В связи с этим следует отметить, что лирико-романтические мотивы отчуждения, одиночества являются непременными элементами психологической характеристики большинства героев В. Гаршина, но если в романтической литературе начала XIX века отчуждение героев нередко доходит до самых крайних форм – бегства или изгнания из родного края, преступления и т. п., то отчуждение героев В. Гаршина вынужденное: они трагически переживают своё одиночество и стремятся восстановить связи с окружающими, так как осознают личную ответственность за совершаемое в мире зло. В полной мере всё это относится и к героине рассказа «Attalea princeps», которой, несмотря на то, что она остаётся в одиночестве, оказывается чуждо сознание превосходства над другими и презрение к окружающим – черты, свойственные романтическому герою эгоцентрического типа («байронический герой»). Характерно, что даже к Маленькой травке, которая сочувствует ей, но ничем не может помочь, Attalea не остаётся равнодушной («Отчего же, маленькая травка, ты не хочешь выйти вместе со мною? Мой ствол твёрд и крепок; опирайся на него, ползи по мне. Мне ничего не значит снести тебя…» [с. 115]). Как справедливо отметил Г. Бялый, «самодовольное рабство одних и робкое, бессильное сочувствие других – вот чем объясняется одиночество Attalea»6, а вовсе не её индивидуализмом, не тем, что «она борется лишь за себя», на что ошибочно указывали некоторые исследователи7. Закономерно, что после того, как решение принято («Теперь я знаю, что мне делать. Я оставлю вас в покое: живите, как хотите, ворчите друг на друга, спорьте из-за подачек воды и оставайтесь вечно под стеклянным колпаком. Я и одна найду себе дорогу…» [с. 114]), душевное состояние героини изменяется; на смену тоске приходит желание любой ценой достичь своей цели: «Я умру или освобожусь» [с. 116].

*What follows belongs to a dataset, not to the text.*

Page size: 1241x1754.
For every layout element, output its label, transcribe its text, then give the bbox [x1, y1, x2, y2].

Отметим, что лиризм здесь сосредоточен как в романтико-героическом пафосе эмоционально насыщенных монологов Attalea, так и во внутренних монологах Маленькой травки, которая в отличие от остальных растений с сочувствием относится к главной героине: «Если я, ничтожная, вялая травка, так страдаю без своего серенького неба, без бледного солнца и холодного дождя, то что должно испытывать в неволе это прекрасное и могучее дерево!.. Зачем я не большое дерево? Я послушалась бы совета. Мы росли бы вместе и вместе вышли бы на свободу. Тогда и остальные увидели бы, что Attalea права» [с. 114]. При этом даже нейтральная лексика, включаясь в логически-смысловые отношения контекста, приобретает яркую экспрессивность. Созданию напряжённой тональности способствует и ритмическая структура повествования. Ритмизация достигается прежде всего за счёт элементов синтаксического параллелизма: «я знаю, что мне делать»; «я оставлю вас в покое»; «я и одна найду себе дорогу»; «я хочу видеть небо и солнце…» и т. д. Xарактерно, что ритмизация гаршинской прозы, её напряжённый интонационный облик соответствуют драматизму изображаемых событий.

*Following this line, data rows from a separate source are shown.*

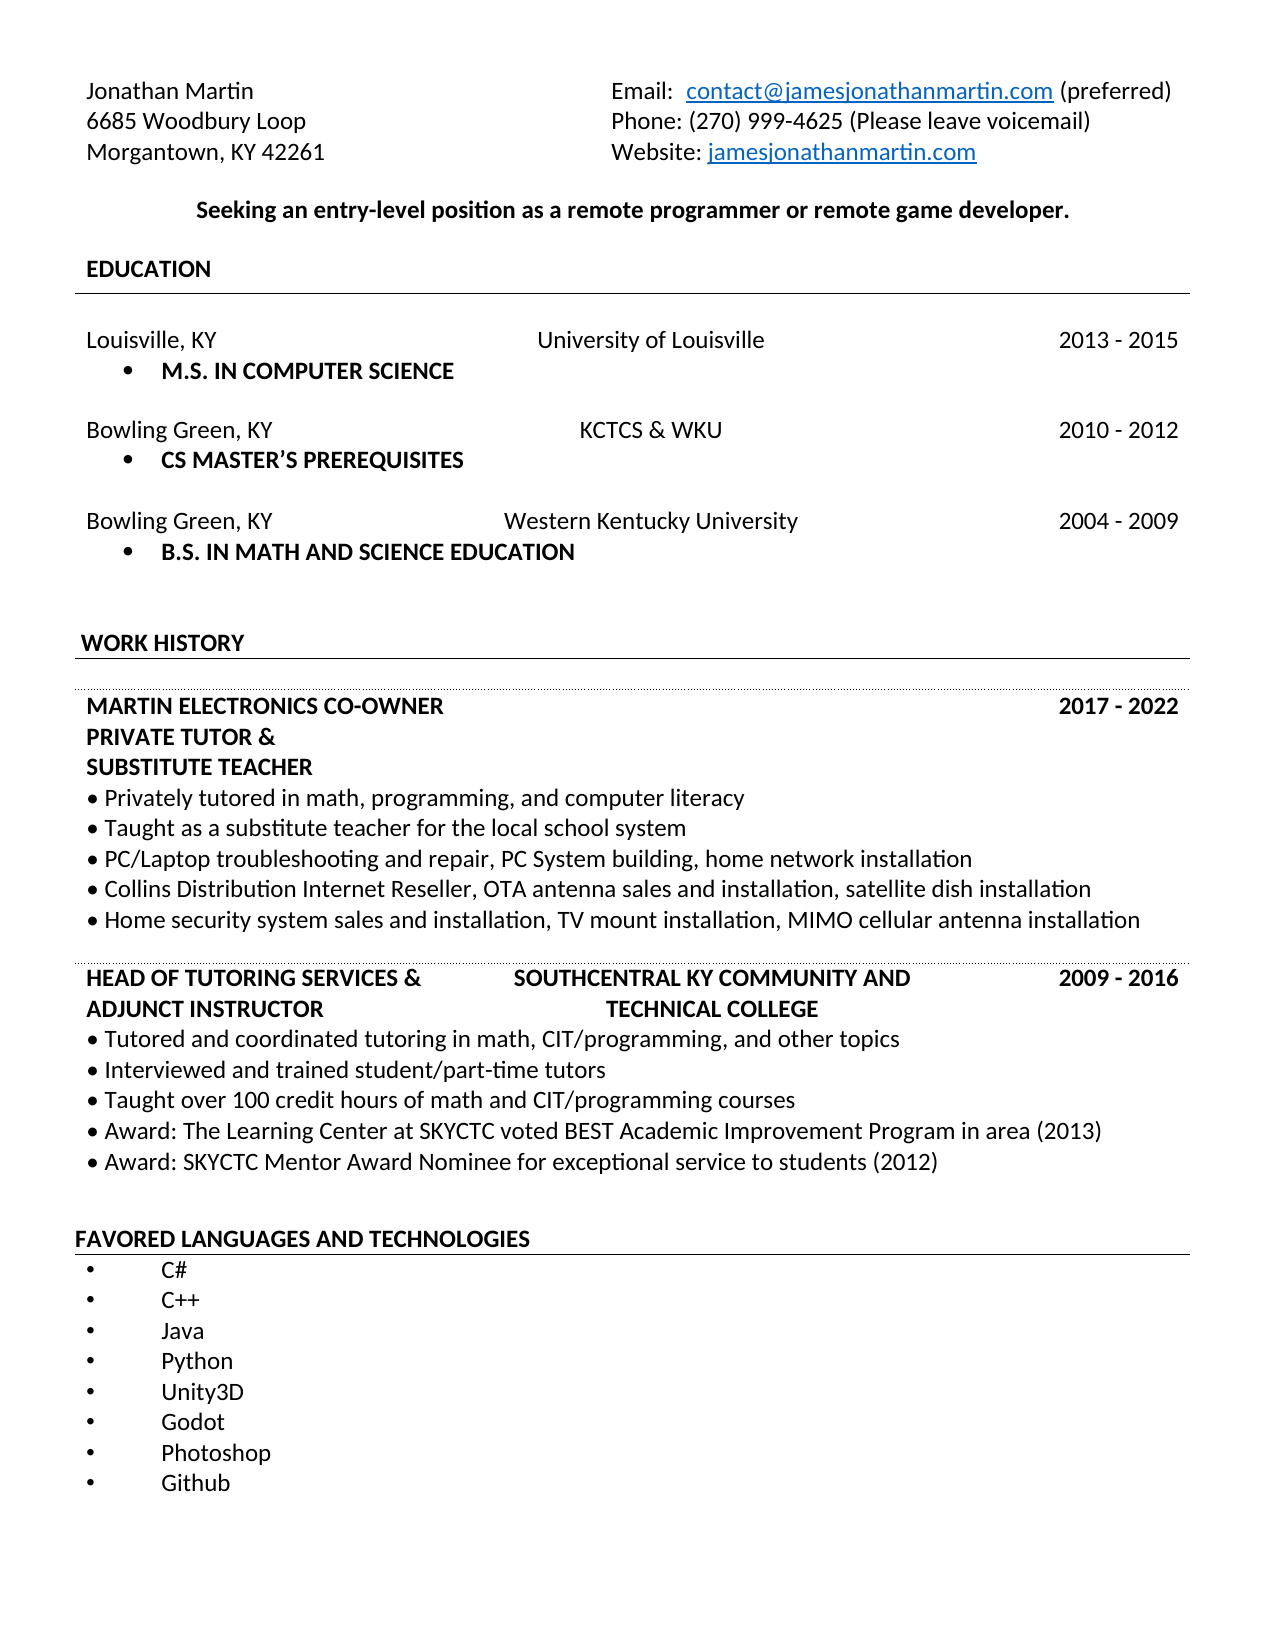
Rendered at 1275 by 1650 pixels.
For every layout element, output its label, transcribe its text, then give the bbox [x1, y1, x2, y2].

table_header [600, 659, 956, 689]
table_header HEAD OF TUTORING SERVICES & ADJUNCT INSTRUCTOR [75, 963, 469, 1024]
table_header 2004 - 2009 [852, 505, 1190, 536]
table_cell CS MASTER’S PREREQUISITES [75, 444, 1190, 475]
table_header 2009 - 2016 [956, 963, 1190, 1024]
table_header [600, 689, 956, 782]
table_header SOUTHCENTRAL KY COMMUNITY AND TECHNICAL COLLEGE [469, 963, 956, 1024]
table_cell • Privately tutored in math, programming, and computer literacy • Taught as a substitute teacher for the local school system • PC/Laptop troubleshooting and repair, PC System building, home network installation • Collins Distribution Internet Reseller, OTA antenna sales and installation, satellite dish installation • Home security system sales and installation, TV mount installation, MIMO cellular antenna installation [75, 782, 1190, 934]
table_header MARTIN ELECTRONICS CO-OWNER PRIVATE TUTOR & SUBSTITUTE TEACHER [75, 689, 600, 782]
table_header 2013 - 2015 [852, 294, 1190, 355]
table_cell Seeking an entry-level position as a remote programmer or remote game developer. EDUCATION [75, 167, 1192, 293]
table_header [488, 75, 600, 167]
table_header Bowling Green, KY [75, 505, 450, 536]
text WORK HISTORY [75, 627, 1200, 658]
table_header C# C++ Java Python Unity3D Godot Photoshop Github [75, 1255, 1190, 1498]
table_cell B.S. IN MATH AND SCIENCE EDUCATION [75, 536, 1190, 627]
table_header [75, 659, 600, 689]
table_cell Bowling Green, KY [75, 414, 450, 444]
table_cell 2010 - 2012 [852, 414, 1190, 444]
table_header Jonathan Martin 6685 Woodbury Loop Morgantown, KY 42261 [75, 75, 487, 167]
table_cell M.S. IN COMPUTER SCIENCE [75, 355, 1190, 414]
table_header Louisville, KY [75, 294, 450, 355]
table_cell • Tutored and coordinated tutoring in math, CIT/programming, and other topics • Interviewed and trained student/part-time tutors • Taught over 100 credit hours of math and CIT/programming courses • Award: The Learning Center at SKYCTC voted BEST Academic Improvement Program in area (2013) • Award: SKYCTC Mentor Award Nominee for exceptional service to students (2012) [75, 1024, 1190, 1176]
table_cell KCTCS & WKU [450, 414, 852, 444]
table_header [956, 659, 1190, 689]
table_header 2017 - 2022 [956, 689, 1190, 782]
text FAVORED LANGUAGES AND TECHNOLOGIES [75, 1223, 1200, 1254]
table_header Email: contact@jamesjonathanmartin.com (preferred) Phone: (270) 999-4625 (Please leave voicemail) Website: jamesjonathanmartin.com [600, 75, 1192, 167]
table_header University of Louisville [450, 294, 852, 355]
table_header [93, 386, 664, 414]
table_header [665, 386, 1171, 414]
table_header Western Kentucky University [450, 505, 852, 536]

Авторский протест против несвободы звучит и в контрастном по сравнению с Attalea описании Маленькой травки: «Это была самая жалкая и презренная травка из всех растений оранжереи: рыхлая, бледненькая, ползучая, с вялыми толстенькими листьями. В ней не было ничего замечательного, и она употреблялась в оранжерее только для того, чтобы закрывать голую землю» [с. 114]. В образе Маленькой травки воплощается авторский идеал человеческой личности романтического плана, особо предрасположенной к сопереживанию горя и страдания, способной отказаться от собственного благополучия во имя уничтожения зла и торжества общей правды. Это уже мотив «Красного цветка» – лирика жертвенной гибели, однако иначе освещённый: не свободолюбивый подвиг, а нравственная красота самоотречения привлекает В. Гаршина в образе Маленькой травки. Не обладая силой и целеустремлённостью главной героини, она, совершая свой подвиг самопожертвования, разделяет её трагическую судьбу.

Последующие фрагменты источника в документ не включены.